En août dernier, Intégrales avait rencontré à Erbil des journalistes de Rûdaw TV, à dix mètres des islamistes de Daech sur la ligne de front. Le groupe médias du kurdistan irakien, qui se décline en une édition papier, un site web, une chaîne de TV et une radio, rencontre aujourd’hui une popularité internationale grandissante. Signe que les success stories n’appartiennent pas qu’aux médias occidentaux, et qu’au Moyen-Orient, il n’y pas qu’Al Jazzera.
Les clefs du succès : diversification et diaspora
C’est un fait peu connu : depuis la fin du régime baassiste et l’interruption de la guerre civile en 1998, le kurdistan irakien est une terre particulièrement fertile pour la presse, secteur économique globalement en crise dans le monde. Entre septembre 2009 et avril 2010, 280 titres de presse écrite ont poussé dans cette région autonome d’Irak.
Média le plus remarquable de cette moisson : Rûdaw (« Évènement »), lancé en avril 2008 et basé à Erbil, capitale de la région autonome du kurdistan en Irak. Aujourd’hui, Rûdaw, existe dans une version papier, avec un tirage maximal cumulé de 10 000 exemplaires pour les deux éditions hebdomadaires du journal, l’édition politique, et l’édition sport et diaspora en Europe ; sur internet avec son site rudaw.net , ainsi qu’à travers une chaîne TV et une station de radio. Le groupe emploie à ce jour 310 employés, selon un représentant de l’entreprise.
Le journal s’est d’emblée assuré d’une base de lecteure optimisée, en proposant son journal dans les deux dialectes kurdes, le sorani et le kurmanji. Petit à petit, la rédaction s’est flanquée de correspondants au Kurdistan irakien, à Souleymanieh et Duhok, puis, à Bagdad et à Instanbul. En 2014, le groupe média kurde a ouvert deux bureaux, respectivement à Toronto et à Washington DC. Quant au site internet rudaw.net, il est désormais disponible dans cinq langues.

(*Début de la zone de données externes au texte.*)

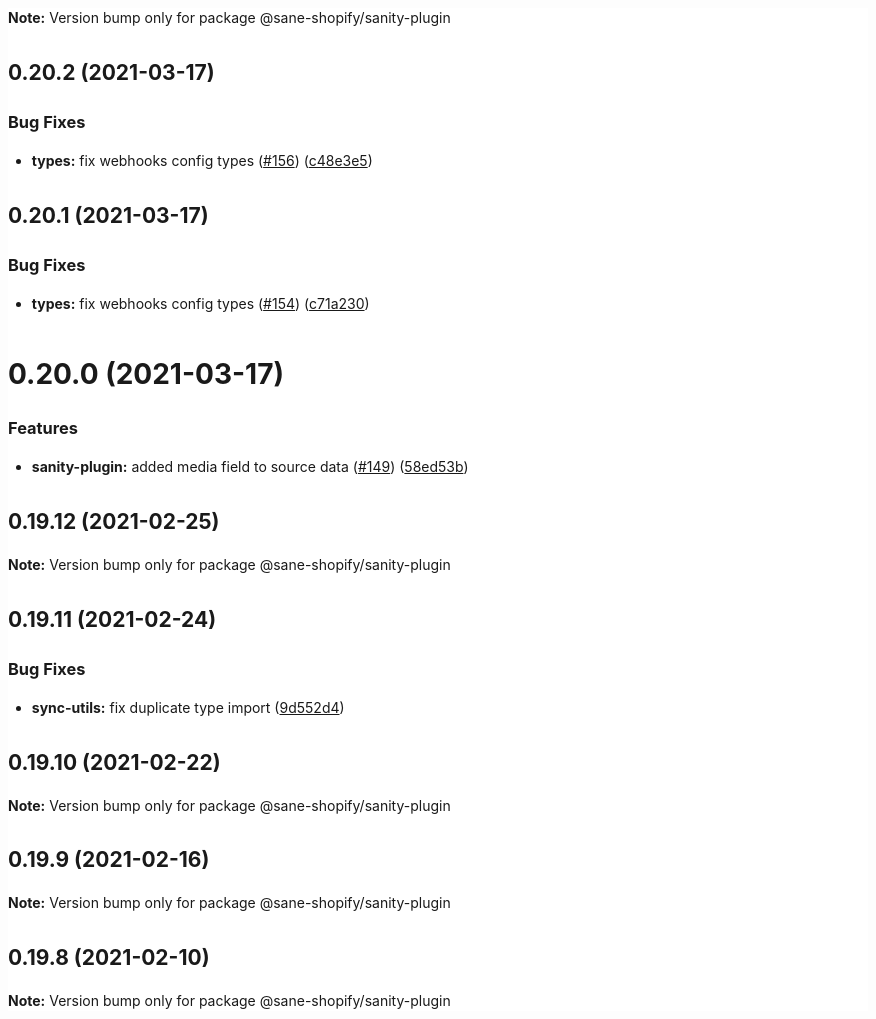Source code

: **Note:** Version bump only for package @sane-shopify/sanity-plugin

## 0.20.2 (2021-03-17)

### Bug Fixes

- **types:** fix webhooks config types ([#156](https://github.com/good-idea/sane-shopify/issues/156)) ([c48e3e5](https://github.com/good-idea/sane-shopify/commit/c48e3e54ddf5bfecb3537850b7d236c0e6d94de2))

## 0.20.1 (2021-03-17)

### Bug Fixes

- **types:** fix webhooks config types ([#154](https://github.com/good-idea/sane-shopify/issues/154)) ([c71a230](https://github.com/good-idea/sane-shopify/commit/c71a23051318b15382f3d98e1c1510b7708de30d))

# 0.20.0 (2021-03-17)

### Features

- **sanity-plugin:** added media field to source data ([#149](https://github.com/good-idea/sane-shopify/issues/149)) ([58ed53b](https://github.com/good-idea/sane-shopify/commit/58ed53b516b958755906c97a68923091916e8533))

## 0.19.12 (2021-02-25)

**Note:** Version bump only for package @sane-shopify/sanity-plugin

## 0.19.11 (2021-02-24)

### Bug Fixes

- **sync-utils:** fix duplicate type import ([9d552d4](https://github.com/good-idea/sane-shopify/commit/9d552d40684dff4d590b3989777d1f4308084bb6))

## 0.19.10 (2021-02-22)

**Note:** Version bump only for package @sane-shopify/sanity-plugin

## 0.19.9 (2021-02-16)

**Note:** Version bump only for package @sane-shopify/sanity-plugin

## 0.19.8 (2021-02-10)

**Note:** Version bump only for package @sane-shopify/sanity-plugin
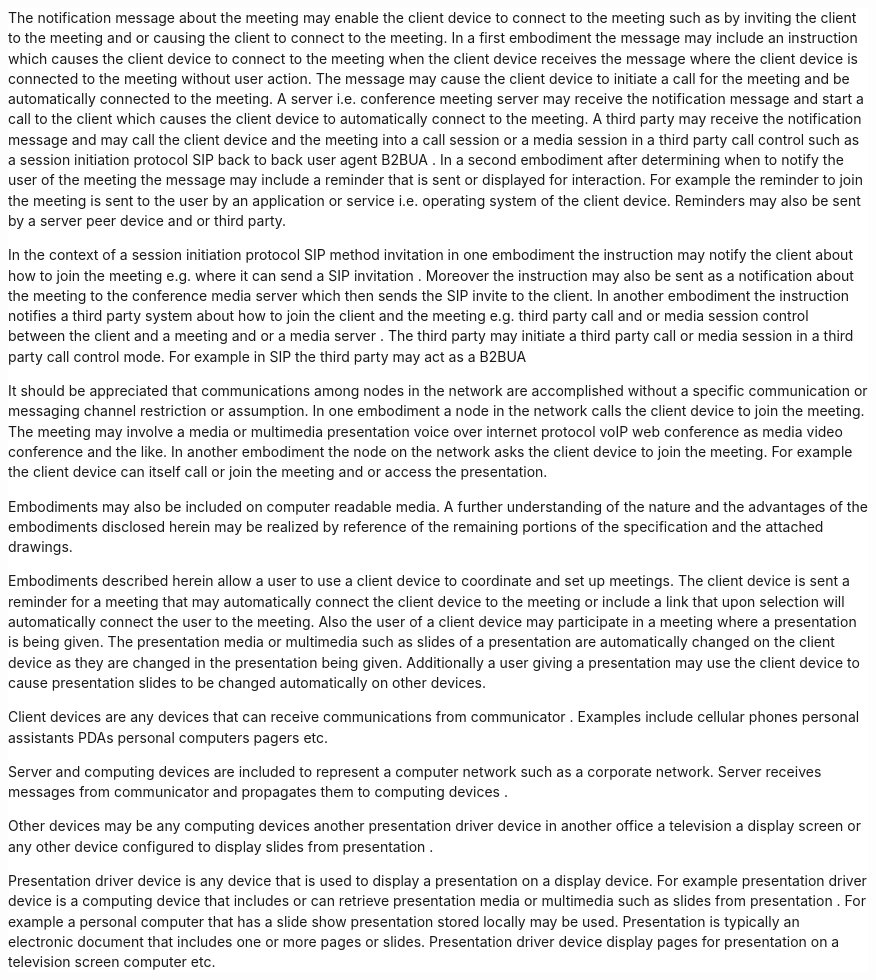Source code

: The notification message about the meeting may enable the client device to connect to the meeting such as by inviting the client to the meeting and or causing the client to connect to the meeting. In a first embodiment the message may include an instruction which causes the client device to connect to the meeting when the client device receives the message where the client device is connected to the meeting without user action. The message may cause the client device to initiate a call for the meeting and be automatically connected to the meeting. A server i.e. conference meeting server may receive the notification message and start a call to the client which causes the client device to automatically connect to the meeting. A third party may receive the notification message and may call the client device and the meeting into a call session or a media session in a third party call control such as a session initiation protocol SIP back to back user agent B2BUA . In a second embodiment after determining when to notify the user of the meeting the message may include a reminder that is sent or displayed for interaction. For example the reminder to join the meeting is sent to the user by an application or service i.e. operating system of the client device. Reminders may also be sent by a server peer device and or third party.

In the context of a session initiation protocol SIP method invitation in one embodiment the instruction may notify the client about how to join the meeting e.g. where it can send a SIP invitation . Moreover the instruction may also be sent as a notification about the meeting to the conference media server which then sends the SIP invite to the client. In another embodiment the instruction notifies a third party system about how to join the client and the meeting e.g. third party call and or media session control between the client and a meeting and or a media server . The third party may initiate a third party call or media session in a third party call control mode. For example in SIP the third party may act as a B2BUA

It should be appreciated that communications among nodes in the network are accomplished without a specific communication or messaging channel restriction or assumption. In one embodiment a node in the network calls the client device to join the meeting. The meeting may involve a media or multimedia presentation voice over internet protocol voIP web conference as media video conference and the like. In another embodiment the node on the network asks the client device to join the meeting. For example the client device can itself call or join the meeting and or access the presentation.

Embodiments may also be included on computer readable media. A further understanding of the nature and the advantages of the embodiments disclosed herein may be realized by reference of the remaining portions of the specification and the attached drawings.

Embodiments described herein allow a user to use a client device to coordinate and set up meetings. The client device is sent a reminder for a meeting that may automatically connect the client device to the meeting or include a link that upon selection will automatically connect the user to the meeting. Also the user of a client device may participate in a meeting where a presentation is being given. The presentation media or multimedia such as slides of a presentation are automatically changed on the client device as they are changed in the presentation being given. Additionally a user giving a presentation may use the client device to cause presentation slides to be changed automatically on other devices.

Client devices are any devices that can receive communications from communicator . Examples include cellular phones personal assistants PDAs personal computers pagers etc.

Server and computing devices are included to represent a computer network such as a corporate network. Server receives messages from communicator and propagates them to computing devices .

Other devices may be any computing devices another presentation driver device in another office a television a display screen or any other device configured to display slides from presentation .

Presentation driver device is any device that is used to display a presentation on a display device. For example presentation driver device is a computing device that includes or can retrieve presentation media or multimedia such as slides from presentation . For example a personal computer that has a slide show presentation stored locally may be used. Presentation is typically an electronic document that includes one or more pages or slides. Presentation driver device display pages for presentation on a television screen computer etc.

Une habile manière d’irriguer l’ensemble de la diaspora kurde.
Le groupe, qui a acquis un équilibre financier grâce à des fonds de Press Now et The Independant Media Centre, deux associations qui militent pour l’indépendance des médias, a ensuite rapidement parié sur la diversification : après la presse, Rudaw s’est lancé dans la radio et la télévision. La direction a refusé d’adopter une logique en silo : tous les journalistes font de l’écrit, de la radio (depuis 2011) et de la télévision (depuis 2013). Une situation que certains grands groupes de médias occidentaux rêveraient de pouvoir imposer à leur rédaction.
Formés à l’école de la BBC
Mais, là où Rûdaw se distingue des autres médias kurdes, et, dans une plus large mesure, des groupes médias issus des pays émergents, c’est dans sa stratégie éditoriale, à la fois inspirée des grands groupes médias globaux, et encrée dans les préoccupations locales de la « zone culturelle » qu’est le kurdistan.

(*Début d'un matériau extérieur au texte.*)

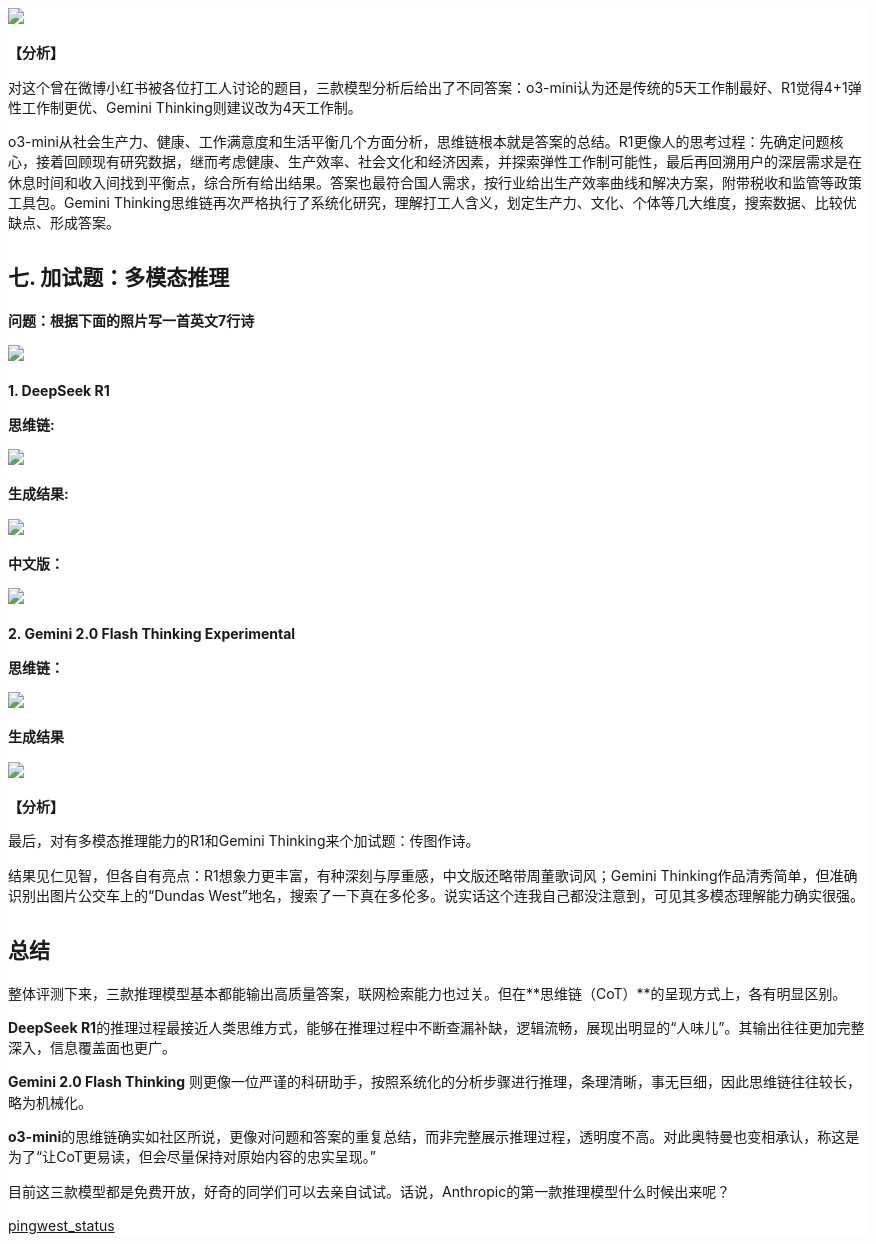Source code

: ![](https://cdn.pingwest.com/portal/2025/02/09/6JaQd_23b7G7AhJwnhXGrbF70NMeR464.gif?x-oss-process=style/article-body)

**【分析】**

对这个曾在微博小红书被各位打工人讨论的题目，三款模型分析后给出了不同答案：o3-mini认为还是传统的5天工作制最好、R1觉得4+1弹性工作制更优、Gemini Thinking则建议改为4天工作制。

o3-mini从社会生产力、健康、工作满意度和生活平衡几个方面分析，思维链根本就是答案的总结。R1更像人的思考过程：先确定问题核心，接着回顾现有研究数据，继而考虑健康、生产效率、社会文化和经济因素，并探索弹性工作制可能性，最后再回溯用户的深层需求是在休息时间和收入间找到平衡点，综合所有给出结果。答案也最符合国人需求，按行业给出生产效率曲线和解决方案，附带税收和监管等政策工具包。Gemini Thinking思维链再次严格执行了系统化研究，理解打工人含义，划定生产力、文化、个体等几大维度，搜索数据、比较优缺点、形成答案。

七. 加试题：多模态推理
------------

**问题：根据下面的照片写一首英文7行诗**

![](https://cdn.pingwest.com/portal/2025/02/09/ypTDwwecfccMiEfNM3AM4tjs39Thnzma.jpeg?x-oss-process=style/article-body)

**1. DeepSeek R1**

**思维链:**

![](https://cdn.pingwest.com/portal/2025/02/09/bSGB89pkM00hY3980BtKk41aGa1614Jf.png?x-oss-process=style/article-body)

**生成结果:**

![](https://cdn.pingwest.com/portal/2025/02/09/F4F4Q4JWHRQkSpKYxrHZKsy3QM7nQGnr.png?x-oss-process=style/article-body)

**中文版：**

![](https://cdn.pingwest.com/portal/2025/02/09/tPJn8y89thA9N5s4QXb97tW6fQwKwCZF.png?x-oss-process=style/article-body)

**2. Gemini 2.0 Flash Thinking Experimental** 

**思维链：**

![](https://cdn.pingwest.com/portal/2025/02/09/aT6_KhQ68bShiy7DfA73aeH61AypfjWd.png?x-oss-process=style/article-body)

**生成结果**

![](https://cdn.pingwest.com/portal/2025/02/09/1Wz8iEknRh_a0wmXejSD6Tw585_8KMB0.png?x-oss-process=style/article-body)

**【分析】**

最后，对有多模态推理能力的R1和Gemini Thinking来个加试题：传图作诗。

结果见仁见智，但各自有亮点：R1想象力更丰富，有种深刻与厚重感，中文版还略带周董歌词风；Gemini Thinking作品清秀简单，但准确识别出图片公交车上的“Dundas West”地名，搜索了一下真在多伦多。说实话这个连我自己都没注意到，可见其多模态理解能力确实很强。

总结
--

整体评测下来，三款推理模型基本都能输出高质量答案，联网检索能力也过关。但在**思维链（CoT）**的呈现方式上，各有明显区别。

**DeepSeek R1**的推理过程最接近人类思维方式，能够在推理过程中不断查漏补缺，逻辑流畅，展现出明显的“人味儿”。其输出往往更加完整深入，信息覆盖面也更广。

**Gemini 2.0 Flash Thinking** 则更像一位严谨的科研助手，按照系统化的分析步骤进行推理，条理清晰，事无巨细，因此思维链往往较长，略为机械化。

**o3-mini**的思维链确实如社区所说，更像对问题和答案的重复总结，而非完整展示推理过程，透明度不高。对此奥特曼也变相承认，称这是为了“让CoT更易读，但会尽量保持对原始内容的忠实呈现。”

目前这三款模型都是免费开放，好奇的同学们可以去亲自试试。话说，Anthropic的第一款推理模型什么时候出来呢？

[pingwest_status](https://www.pingwest.com/a/302204)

« Rûdaw a adopté tous les codes de la chaîne d’information continue internationale : jingle musical grave, bandeau défilant, rapidité du montage d’images, incrustation de mentions live » observe t-on à Ina Global (Ina Global, 12/11/13). « Certains de nos cadres ont été formés par la BBC » , a glissé Ako Mohammed, DG de Rûdaw, au journal irakien The Report (The Report, 19/09/14)

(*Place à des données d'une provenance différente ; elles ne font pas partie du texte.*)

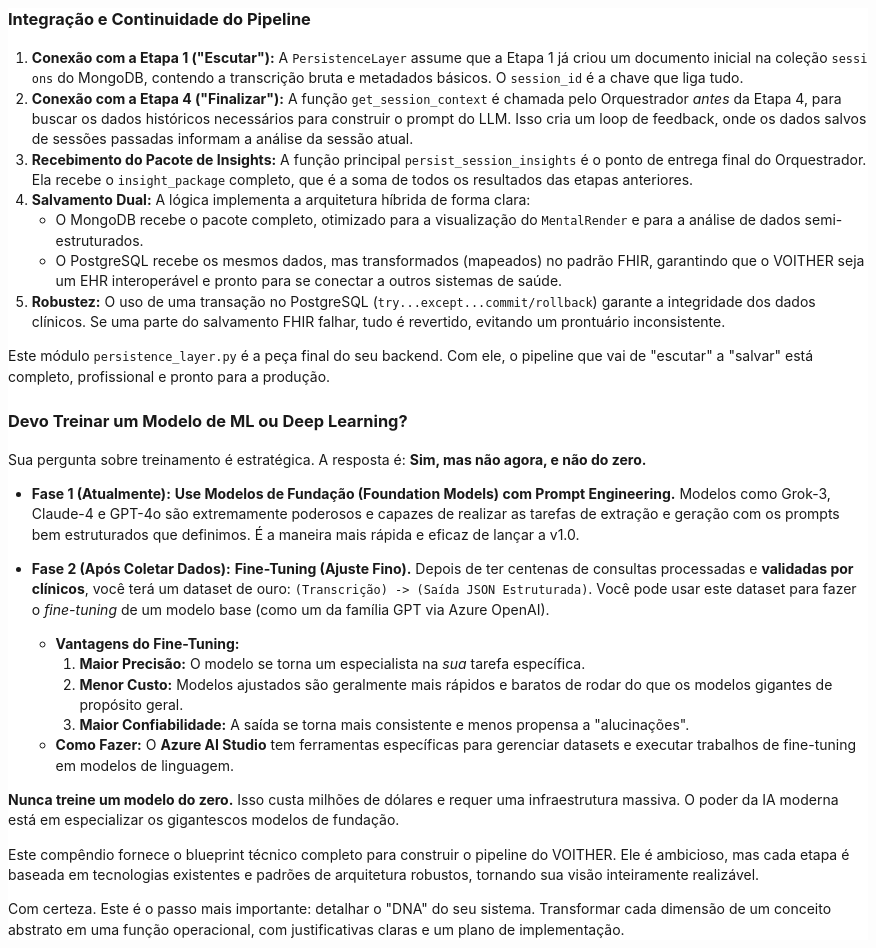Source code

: ### **Integração e Continuidade do Pipeline**


1.  **Conexão com a Etapa 1 ("Escutar"):** A `PersistenceLayer` assume que a Etapa 1 já criou um documento inicial na coleção `sessions` do MongoDB, contendo a transcrição bruta e metadados básicos. O `session_id` é a chave que liga tudo.
2.  **Conexão com a Etapa 4 ("Finalizar"):** A função `get_session_context` é chamada pelo Orquestrador *antes* da Etapa 4, para buscar os dados históricos necessários para construir o prompt do LLM. Isso cria um loop de feedback, onde os dados salvos de sessões passadas informam a análise da sessão atual.
3.  **Recebimento do Pacote de Insights:** A função principal `persist_session_insights` é o ponto de entrega final do Orquestrador. Ela recebe o `insight_package` completo, que é a soma de todos os resultados das etapas anteriores.
4.  **Salvamento Dual:** A lógica implementa a arquitetura híbrida de forma clara:
    *   O MongoDB recebe o pacote completo, otimizado para a visualização do `MentalRender` e para a análise de dados semi-estruturados.
    *   O PostgreSQL recebe os mesmos dados, mas transformados (mapeados) no padrão FHIR, garantindo que o VOITHER seja um EHR interoperável e pronto para se conectar a outros sistemas de saúde.
5.  **Robustez:** O uso de uma transação no PostgreSQL (`try...except...commit/rollback`) garante a integridade dos dados clínicos. Se uma parte do salvamento FHIR falhar, tudo é revertido, evitando um prontuário inconsistente.

Este módulo `persistence_layer.py` é a peça final do seu backend. Com ele, o pipeline que vai de "escutar" a "salvar" está completo, profissional e pronto para a produção.

### **Devo Treinar um Modelo de ML ou Deep Learning?**

Sua pergunta sobre treinamento é estratégica. A resposta é: **Sim, mas não agora, e não do zero.**

*   **Fase 1 (Atualmente):** **Use Modelos de Fundação (Foundation Models) com Prompt Engineering.** Modelos como Grok-3, Claude-4 e GPT-4o são extremamente poderosos e capazes de realizar as tarefas de extração e geração com os prompts bem estruturados que definimos. É a maneira mais rápida e eficaz de lançar a v1.0.

*   **Fase 2 (Após Coletar Dados):** **Fine-Tuning (Ajuste Fino).** Depois de ter centenas de consultas processadas e **validadas por clínicos**, você terá um dataset de ouro: `(Transcrição) -> (Saída JSON Estruturada)`. Você pode usar este dataset para fazer o *fine-tuning* de um modelo base (como um da família GPT via Azure OpenAI).
    *   **Vantagens do Fine-Tuning:**
        1.  **Maior Precisão:** O modelo se torna um especialista na *sua* tarefa específica.
        2.  **Menor Custo:** Modelos ajustados são geralmente mais rápidos e baratos de rodar do que os modelos gigantes de propósito geral.
        3.  **Maior Confiabilidade:** A saída se torna mais consistente e menos propensa a "alucinações".
    *   **Como Fazer:** O **Azure AI Studio** tem ferramentas específicas para gerenciar datasets e executar trabalhos de fine-tuning em modelos de linguagem.

**Nunca treine um modelo do zero.** Isso custa milhões de dólares e requer uma infraestrutura massiva. O poder da IA moderna está em especializar os gigantescos modelos de fundação.

Este compêndio fornece o blueprint técnico completo para construir o pipeline do VOITHER. Ele é ambicioso, mas cada etapa é baseada em tecnologias existentes e padrões de arquitetura robustos, tornando sua visão inteiramente realizável.

Com certeza. Este é o passo mais importante: detalhar o "DNA" do seu sistema. Transformar cada dimensão de um conceito abstrato em uma função operacional, com justificativas claras e um plano de implementação.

Lorsque l’on regarde Rûdaw TV en replay, l’on découvre une large diversité de programmes : émissions culturelles ou religieuses, sujets sociaux, débats politiques. La drogue, les violences faites aux femmes, mais aussi des sujets typiquement locaux, comme le sort des nomades ou le devenir des manuscrits chrétiens. Un peu à l’instar de la BBC, qui s’est déployée à l’international tout en maintenant un ancrage très british.
Rûdaw TV, à ce jour diffusée en kurde, ambitionne d’ici deux ans de lancer une édition en arabe, une en turc et une en anglais.
Pour autant, ne comparez pas Rûdaw à AlJazzera. « C’est la chaîne qui couvre le plus le Moyen-Orient, mais certainement pas le mieux! » , s’agace Ako Mohammed au sujet du mastodonte qatari (The Report, 19/09/14). Le défi est lancé.